=== WHAT TO WORK ON ===
Give back the exact lines of the material below from the one containing "scroll(109, 435, up, 3)" through the one containing "double_click(42, 445)", and no pictures.

=== RECORDS TO PROCESS ===
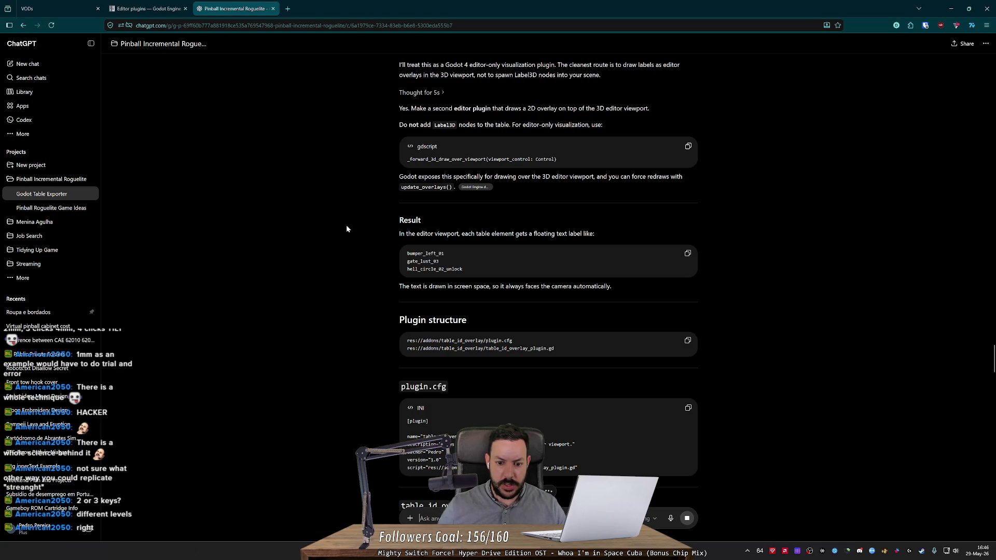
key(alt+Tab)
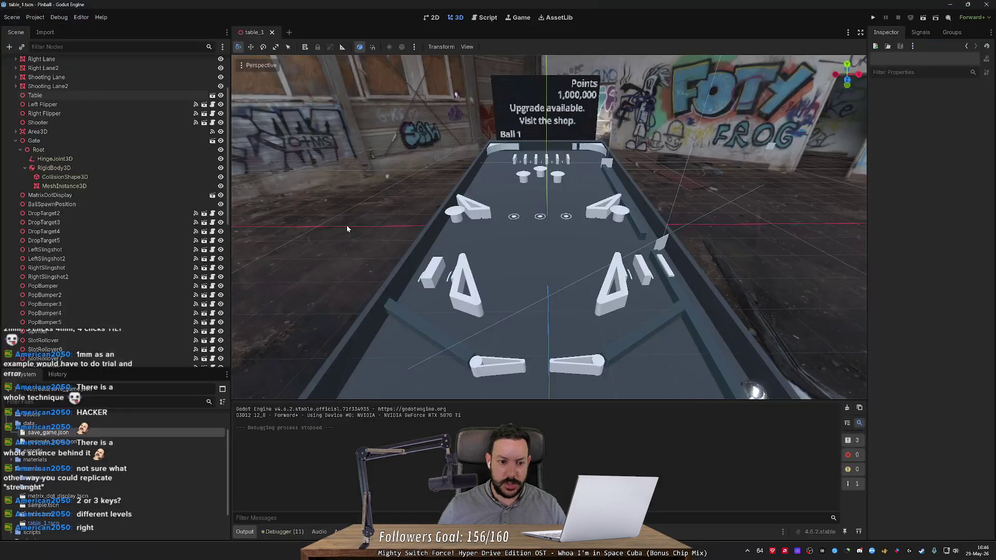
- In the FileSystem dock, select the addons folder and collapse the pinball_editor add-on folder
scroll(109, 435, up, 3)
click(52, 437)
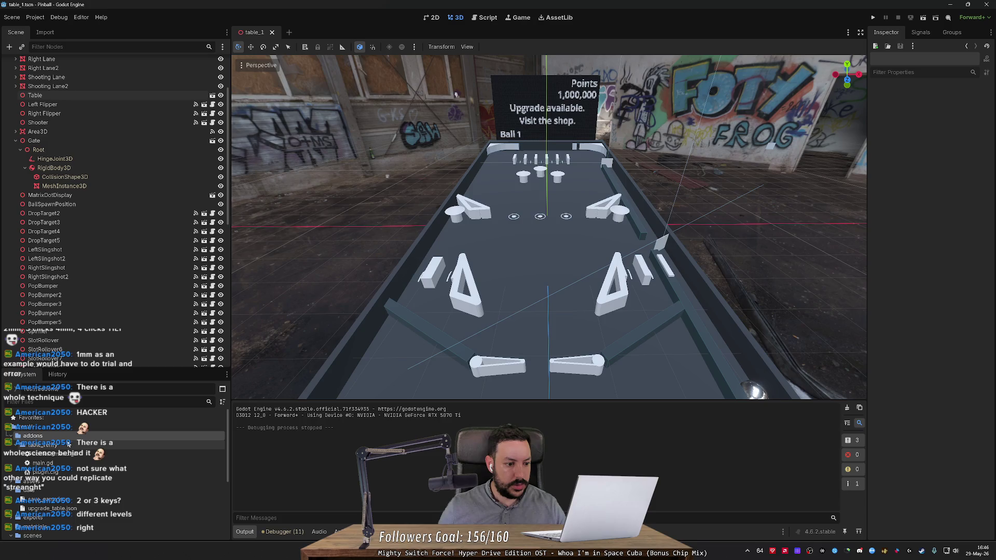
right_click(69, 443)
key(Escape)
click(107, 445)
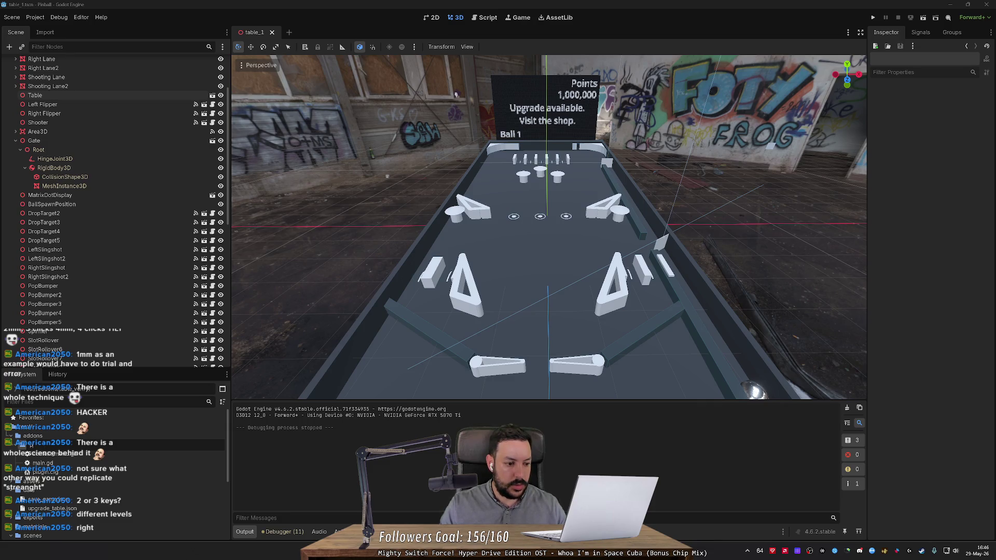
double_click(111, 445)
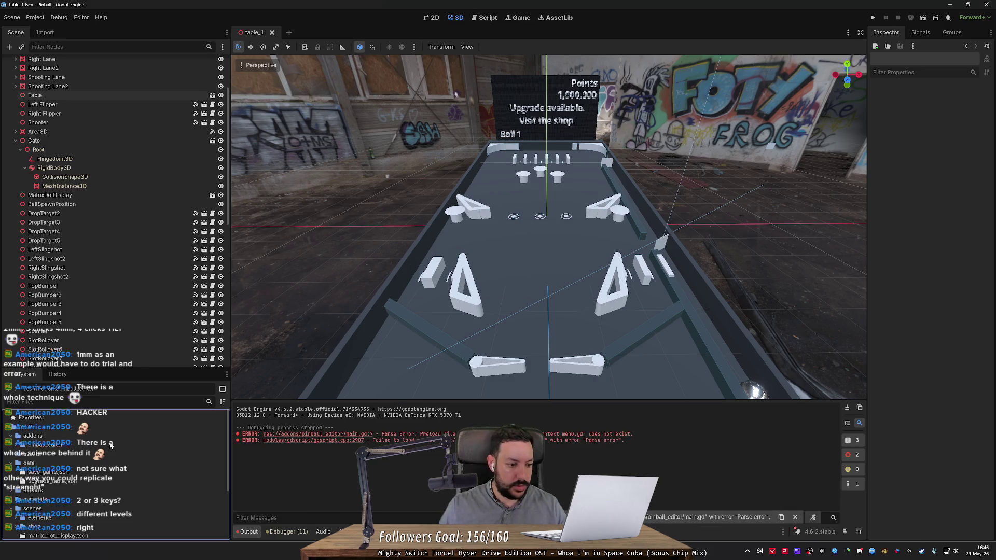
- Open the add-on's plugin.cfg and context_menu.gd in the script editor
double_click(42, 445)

...

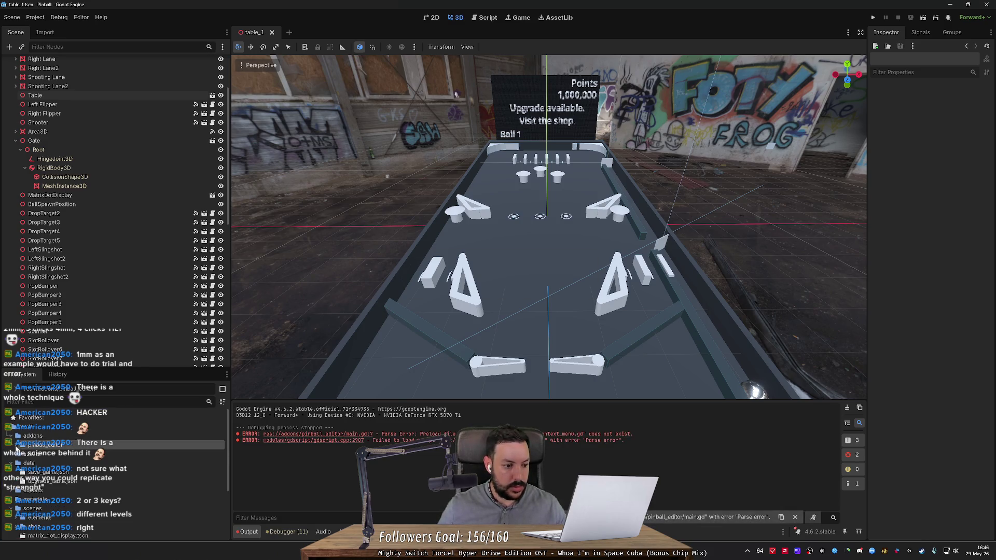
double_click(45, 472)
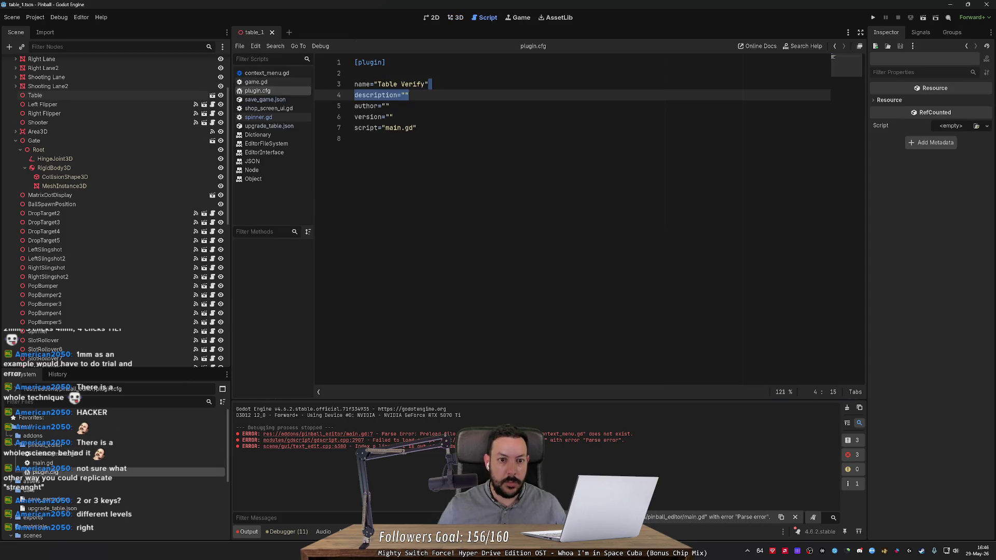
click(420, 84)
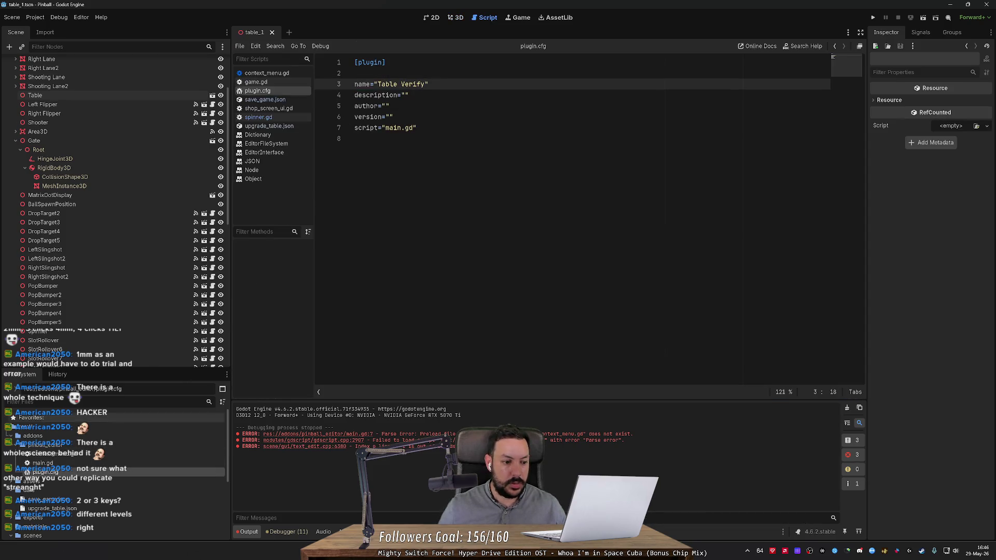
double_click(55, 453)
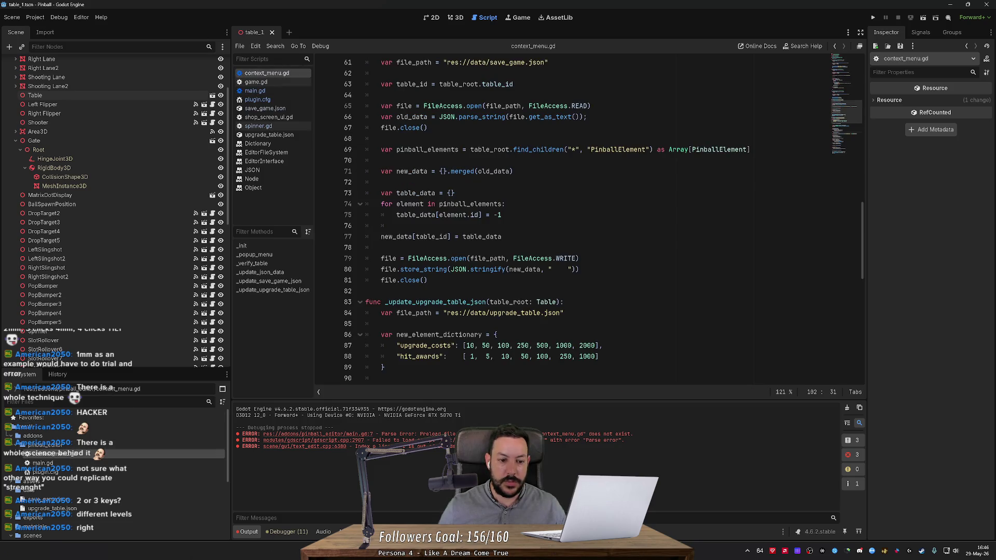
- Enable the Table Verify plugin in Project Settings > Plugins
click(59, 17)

...

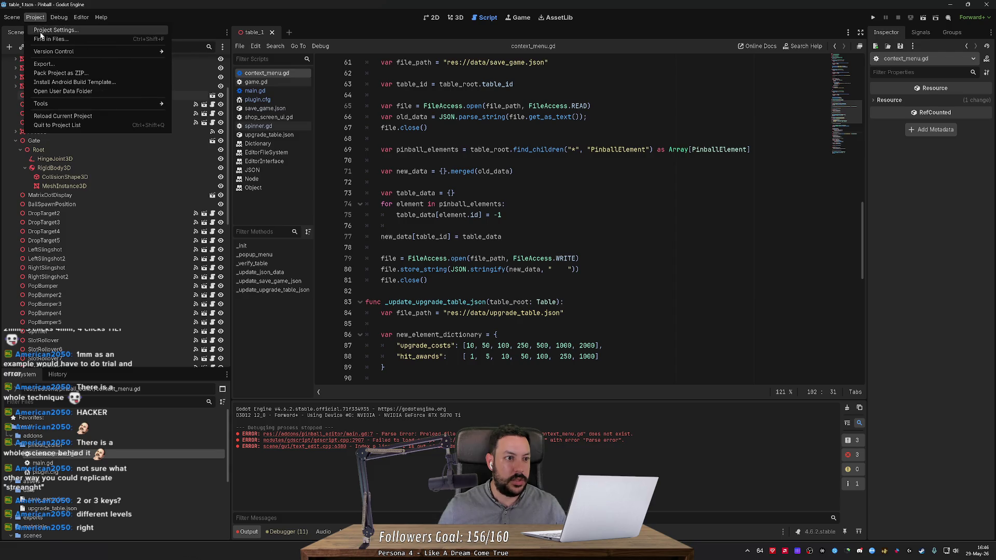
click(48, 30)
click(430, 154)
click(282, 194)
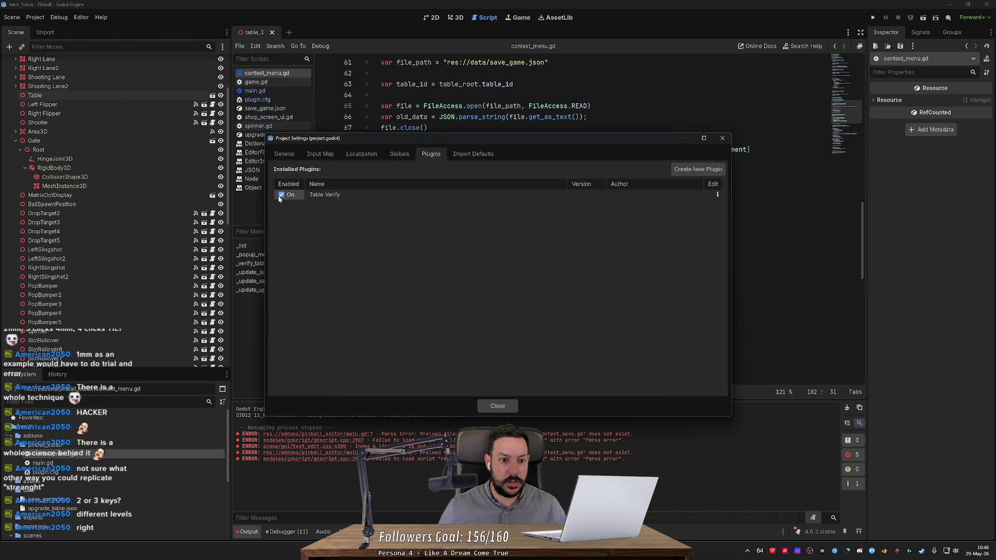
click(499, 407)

=== RESPONSE ===
scroll(109, 435, up, 3)
click(52, 437)
right_click(69, 443)
key(Escape)
click(107, 445)
double_click(111, 445)
- Open the add-on's plugin.cfg and context_menu.gd in the script editor
double_click(42, 445)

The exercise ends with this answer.